» Task description
What follows is a set of entries. Give them again exactly, without the pictures.

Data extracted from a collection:
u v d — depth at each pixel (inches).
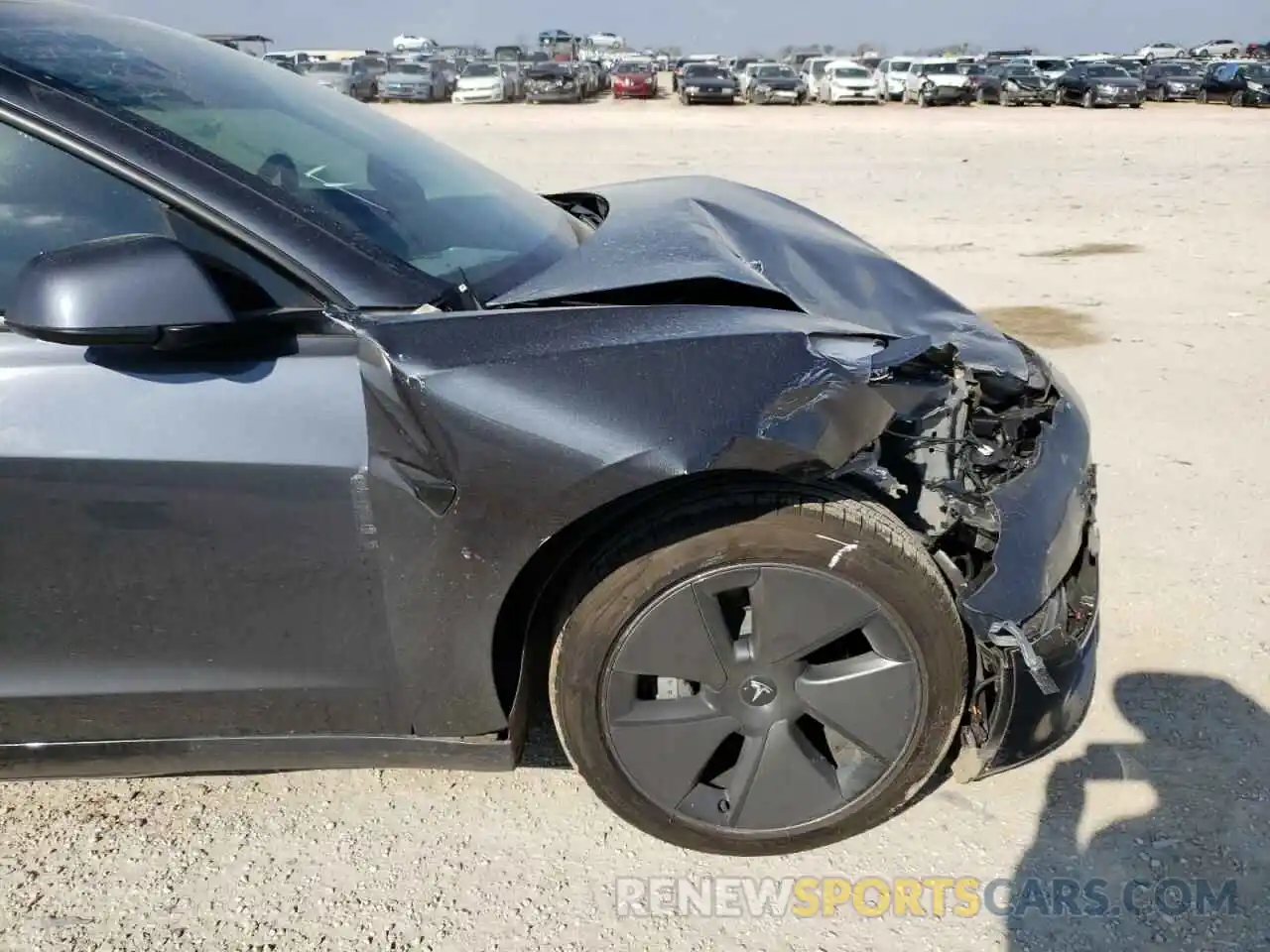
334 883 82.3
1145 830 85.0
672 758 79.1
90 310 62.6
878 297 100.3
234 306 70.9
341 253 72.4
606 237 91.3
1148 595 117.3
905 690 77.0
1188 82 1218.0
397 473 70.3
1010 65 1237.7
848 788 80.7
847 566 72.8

» Answer for the task
u v d — depth at each pixel (inches).
334 883 82.3
1145 830 85.0
672 758 79.1
90 310 62.6
878 297 100.3
234 306 70.9
341 253 72.4
606 237 91.3
1148 595 117.3
905 690 77.0
1188 82 1218.0
397 473 70.3
1010 65 1237.7
848 788 80.7
847 566 72.8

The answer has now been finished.